We had to do something to make it faster for processing without breaking the uncatalogued list of “who knows what” that all depends on the MonthlyAllocation table. I decided to play magician and whip the tablecloth out from underneath them. I went old-school and used a Partitioned View. The data already had an IsComplete flag so I made two tables – each with contrary check constraints: MonthlyAllocationComplete, MonthlyAllocationInComplete
I then created the partitioned view with the same name as the original table: MonthlyAllocation. No process was any the wiser about the physical change we made to the database. No reports broke, none of the analysts with direct access reported any issues with that “table” before or after.
Cool story bro, but where you going?
What if they had a naming convention there, tbl_MonthlyAllocation? Now what? Do we spend lots of man hours going through every ETL, every report, every ad-hoc spreadsheet in the organization and updating them to use vw_MonthlyAllocation? And then of course all those changes go through the Change Board and that’s always a quick and painless process.
You boss might ask: What’s the reward to the company for all that work again?
The other option becomes we leave this view named as tbl_ and not spend all that time testing, updating and deploying code. Which becomes an amusing anecdote you explain to all the new hires, and those with short attention spans, that have to work with the database as to why you are inconsistent with the naming of objects
Or you don’t double encode objects with redundant metadata. The database will happily tell you what is a table, what is a view, what is a table valued function, etc.

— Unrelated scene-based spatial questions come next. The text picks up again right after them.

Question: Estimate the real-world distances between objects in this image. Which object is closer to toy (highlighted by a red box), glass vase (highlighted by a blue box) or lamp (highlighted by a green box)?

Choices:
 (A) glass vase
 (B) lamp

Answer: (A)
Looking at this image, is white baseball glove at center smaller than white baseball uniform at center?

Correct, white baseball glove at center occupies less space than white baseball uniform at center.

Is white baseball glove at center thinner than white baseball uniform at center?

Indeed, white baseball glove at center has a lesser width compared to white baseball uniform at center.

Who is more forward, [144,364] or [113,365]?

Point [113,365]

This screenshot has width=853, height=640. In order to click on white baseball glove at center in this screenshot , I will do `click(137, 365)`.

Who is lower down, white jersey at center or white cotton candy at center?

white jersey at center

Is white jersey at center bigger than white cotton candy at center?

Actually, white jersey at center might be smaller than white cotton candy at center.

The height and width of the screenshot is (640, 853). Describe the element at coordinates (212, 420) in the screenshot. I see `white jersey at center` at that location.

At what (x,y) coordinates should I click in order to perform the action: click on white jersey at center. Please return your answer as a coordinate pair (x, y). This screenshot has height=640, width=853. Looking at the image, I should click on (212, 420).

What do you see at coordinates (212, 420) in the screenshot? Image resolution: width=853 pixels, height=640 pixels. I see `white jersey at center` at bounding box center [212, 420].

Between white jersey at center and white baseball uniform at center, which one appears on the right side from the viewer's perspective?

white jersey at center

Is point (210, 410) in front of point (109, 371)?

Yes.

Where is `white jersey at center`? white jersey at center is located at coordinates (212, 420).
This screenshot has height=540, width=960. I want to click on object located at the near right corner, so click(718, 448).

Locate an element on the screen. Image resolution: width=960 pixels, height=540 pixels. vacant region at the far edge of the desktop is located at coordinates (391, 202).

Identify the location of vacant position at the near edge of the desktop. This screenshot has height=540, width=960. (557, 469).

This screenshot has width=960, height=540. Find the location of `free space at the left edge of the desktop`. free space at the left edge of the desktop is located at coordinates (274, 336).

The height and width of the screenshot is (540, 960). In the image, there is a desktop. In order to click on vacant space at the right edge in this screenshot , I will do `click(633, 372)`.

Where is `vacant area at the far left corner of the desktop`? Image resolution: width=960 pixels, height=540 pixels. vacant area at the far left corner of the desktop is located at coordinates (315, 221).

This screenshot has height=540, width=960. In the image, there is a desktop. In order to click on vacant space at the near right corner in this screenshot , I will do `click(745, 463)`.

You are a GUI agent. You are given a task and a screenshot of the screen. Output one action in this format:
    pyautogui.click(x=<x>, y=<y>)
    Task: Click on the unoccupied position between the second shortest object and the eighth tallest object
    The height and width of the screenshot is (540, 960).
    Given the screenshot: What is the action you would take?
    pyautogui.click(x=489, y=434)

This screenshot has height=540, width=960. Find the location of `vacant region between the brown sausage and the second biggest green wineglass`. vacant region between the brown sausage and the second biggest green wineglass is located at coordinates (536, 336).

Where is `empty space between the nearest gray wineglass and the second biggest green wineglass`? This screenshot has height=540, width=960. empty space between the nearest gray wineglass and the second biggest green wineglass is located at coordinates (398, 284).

Naming conventions are good, just don’t paint yourself into a corner with them.
Brent here (the guy you’re referring to in the question).
The reason I tell you not to add tbl to the front of your table names is the same reason I’d say not to add child to the front of your child’s name. You don’t call them childJohn and childJane. Not only does it not add any value, they may not be a child later in life – and your objects may later become views.
This is a very subjective argument, but here is my take: the tbl prefix is useless.
How many scenarios are you looking at code and you can’t tell if something’s a table or something else?
What value does tbl add except that when you look at a list of tables in Object Explorer, you have to do more work to find the one(s) you’re looking for?
Some people say they want it to be clear in their code when they’re dealing with a table or a view. Why? And if this is important, why not only name views in a special way? In most cases, they act just like tables, so I see little value in distinguishing.